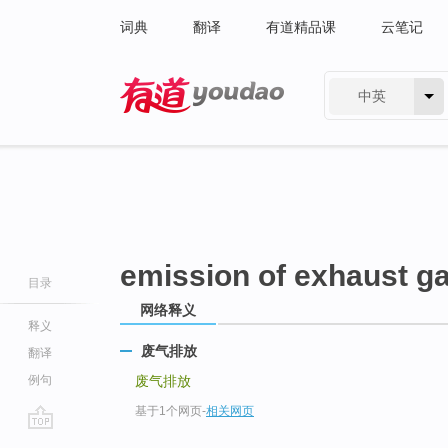
词典
翻译
有道精品课
云笔记
中英
有道 - 网易旗下搜索
emission of exhaust g
目录
网络释义
释义
废气排放
翻译
例句
废气排放
基于1个网页
-
相关网页
go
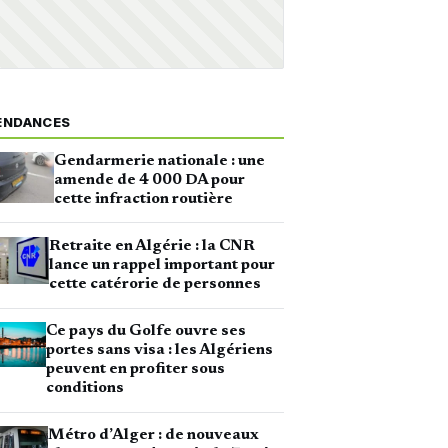
ENDANCES
Gendarmerie nationale : une
amende de 4 000 DA pour
cette infraction routière
Retraite en Algérie : la CNR
lance un rappel important pour
cette catérorie de personnes
Ce pays du Golfe ouvre ses
portes sans visa : les Algériens
peuvent en profiter sous
conditions
Métro d’Alger : de nouveaux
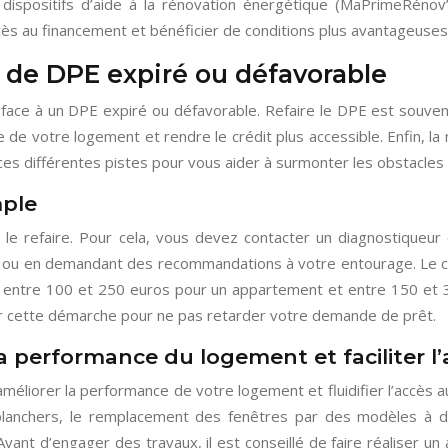
dispositifs d’aide à la rénovation énergétique (MaPrimeRénov’,
cès au financement et bénéficier de conditions plus avantageuses
s de DPE expiré ou défavorable
face à un DPE expiré ou défavorable. Refaire le DPE est souvent 
 de votre logement et rendre le crédit plus accessible. Enfin, l
ces différentes pistes pour vous aider à surmonter les obstacles 
mple
e le refaire. Pour cela, vous devez contacter un diagnostiqueur 
gne ou en demandant des recommandations à votre entourage. Le 
pter entre 100 et 250 euros pour un appartement et entre 150 e
per cette démarche pour ne pas retarder votre demande de prêt.
a performance du logement et faciliter l’
éliorer la performance de votre logement et fluidifier l’accès a
lanchers, le remplacement des fenêtres par des modèles à doub
nt d’engager des travaux, il est conseillé de faire réaliser un a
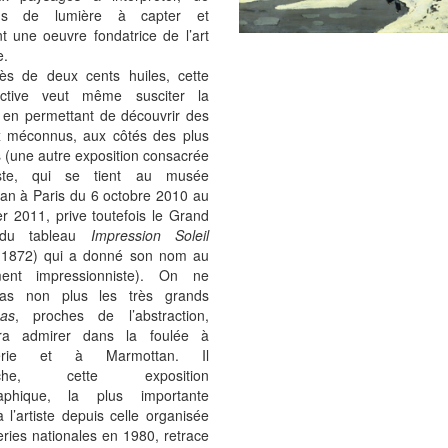
ions de lumière à capter et
t une oeuvre fondatrice de l’art
.
ès de deux cents huiles, cette
ective veut même susciter la
e en permettant de découvrir des
x méconnus, aux côtés des plus
 (une autre exposition consacrée
tiste, qui se tient au musée
an à Paris du 6 octobre 2010 au
er 2011, prive toutefois le Grand
 du tableau
Impression Soleil
1872) qui a donné son nom au
ent impressionniste). On ne
pas non plus les très grands
as
, proches de l’abstraction,
ira admirer dans la foulée à
gerie et à Marmottan. Il
êche, cette exposition
aphique, la plus importante
 l’artiste depuis celle organisée
ries nationales en 1980, retrace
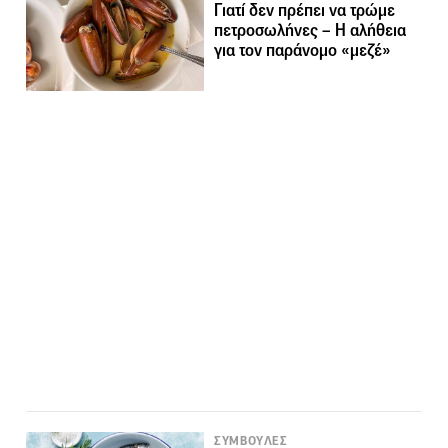
Γιατί δεν πρέπει να τρώμε
πετροσωλήνες – Η αλήθεια
για τον παράνομο «μεζέ»
ΣΥΜΒΟΥΛΕΣ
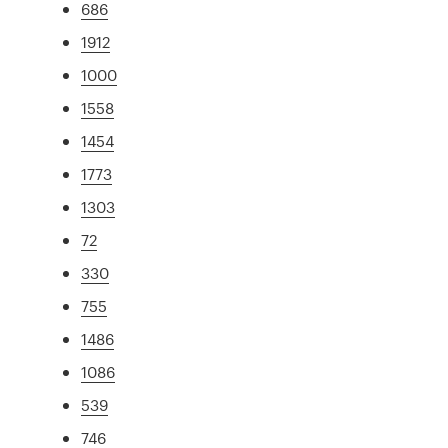
686
1912
1000
1558
1454
1773
1303
72
330
755
1486
1086
539
746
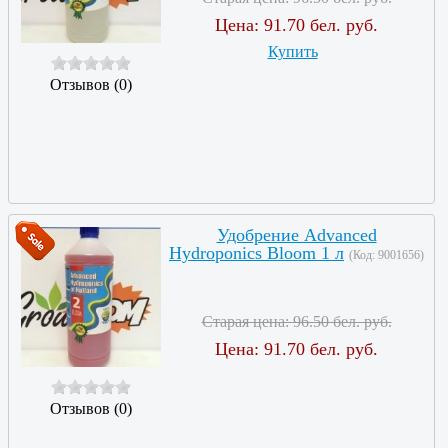
Цена:
91.70 бел. руб.
Купить
Отзывов (0)
Удобрение Advanced
Hydroponics Bloom 1 л
(Код:
9001656
)
Старая цена:
96.50 бел. руб.
Цена:
91.70 бел. руб.
Отзывов (0)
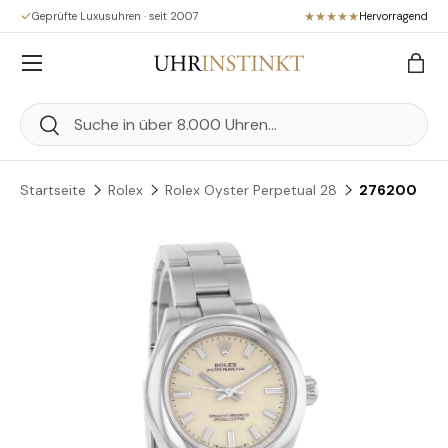
Geprüfte Luxusuhren · seit 2007
Hervorragend
Direkt zum Inhalt
Menü
Eink
Suchen
Suchen
Startseite
Rolex
Rolex Oyster Perpetual 28
276200
Zu Produktinformationen springen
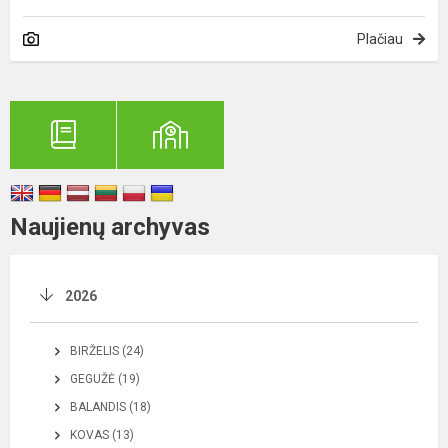
Plačiau
Naujienų archyvas
2026
BIRŽELIS (24)
GEGUŽĖ (19)
BALANDIS (18)
KOVAS (13)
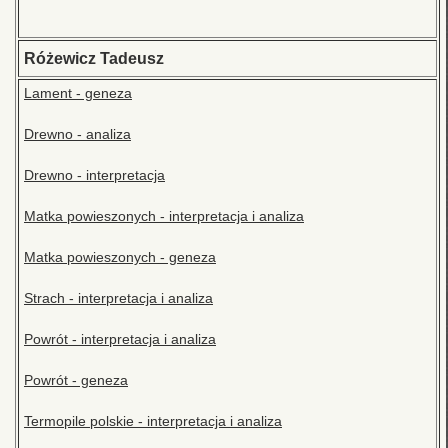
Różewicz Tadeusz
Lament - geneza
Drewno - analiza
Drewno - interpretacja
Matka powieszonych - interpretacja i analiza
Matka powieszonych - geneza
Strach - interpretacja i analiza
Powrót - interpretacja i analiza
Powrót - geneza
Termopile polskie - interpretacja i analiza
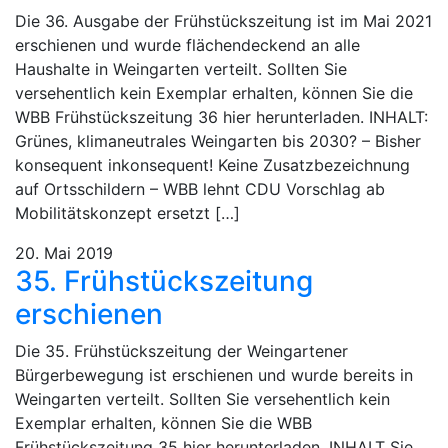
Die 36. Ausgabe der Frühstückszeitung ist im Mai 2021
erschienen und wurde flächendeckend an alle
Haushalte in Weingarten verteilt. Sollten Sie
versehentlich kein Exemplar erhalten, können Sie die
WBB Frühstückszeitung 36 hier herunterladen. INHALT:
Grünes, klimaneutrales Weingarten bis 2030? – Bisher
konsequent inkonsequent! Keine Zusatzbezeichnung
auf Ortsschildern – WBB lehnt CDU Vorschlag ab
Mobilitätskonzept ersetzt […]
20. Mai 2019
35. Frühstückszeitung
erschienen
Die 35. Frühstückszeitung der Weingartener
Bürgerbewegung ist erschienen und wurde bereits in
Weingarten verteilt. Sollten Sie versehentlich kein
Exemplar erhalten, können Sie die WBB
Frühstückszeitung 35 hier herunterladen. INHALT Sie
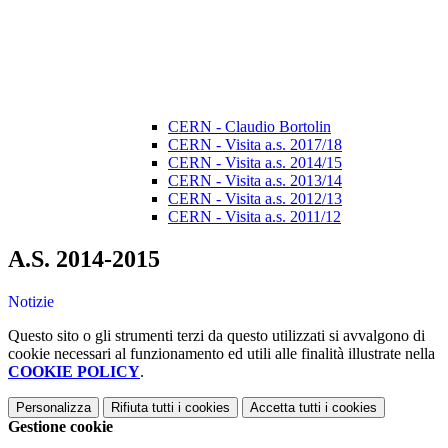
CERN - Claudio Bortolin
CERN - Visita a.s. 2017/18
CERN - Visita a.s. 2014/15
CERN - Visita a.s. 2013/14
CERN - Visita a.s. 2012/13
CERN - Visita a.s. 2011/12
A.S. 2014-2015
Notizie
Questo sito o gli strumenti terzi da questo utilizzati si avvalgono di
cookie necessari al funzionamento ed utili alle finalità illustrate nella
COOKIE POLICY
.
Personalizza
Rifiuta tutti
i cookies
Accetta tutti
i cookies
Gestione cookie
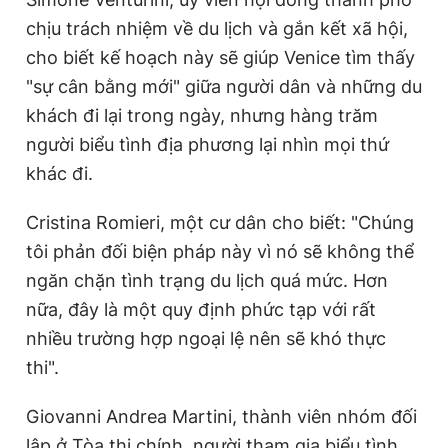
Giấy phép xuất bản số 110/GP - BTTTT cấp ngày 24.3.2020
chịu trách nhiệm về du lịch và gắn kết xã hội,
© 2003-2026 Bản quyền thuộc về Báo Thanh Niên. Cấm sao
cho biết kế hoạch này sẽ giúp Venice tìm thấy
chép dưới mọi hình thức nếu không có sự chấp thuận bằng văn
bản. Phát triển bởi ePi Technologies, JSC.
"sự cân bằng mới" giữa người dân và những du
khách đi lại trong ngày, nhưng hàng trăm
người biểu tình địa phương lại nhìn mọi thứ
khác đi.
Cristina Romieri, một cư dân cho biết: "Chúng
tôi phản đối biện pháp này vì nó sẽ không thể
ngăn chặn tình trạng du lịch quá mức. Hơn
nữa, đây là một quy định phức tạp với rất
nhiều trường hợp ngoại lệ nên sẽ khó thực
thi".
Giovanni Andrea Martini, thành viên nhóm đối
lập ở Tòa thị chính, người tham gia biểu tình,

__TASK TO COMPLETE__.
Show all lines above holding the word "không".

__SOLUTION TO THE EXERCISE__.
chép dưới mọi hình thức nếu không có sự chấp thuận bằng văn
tôi phản đối biện pháp này vì nó sẽ không thể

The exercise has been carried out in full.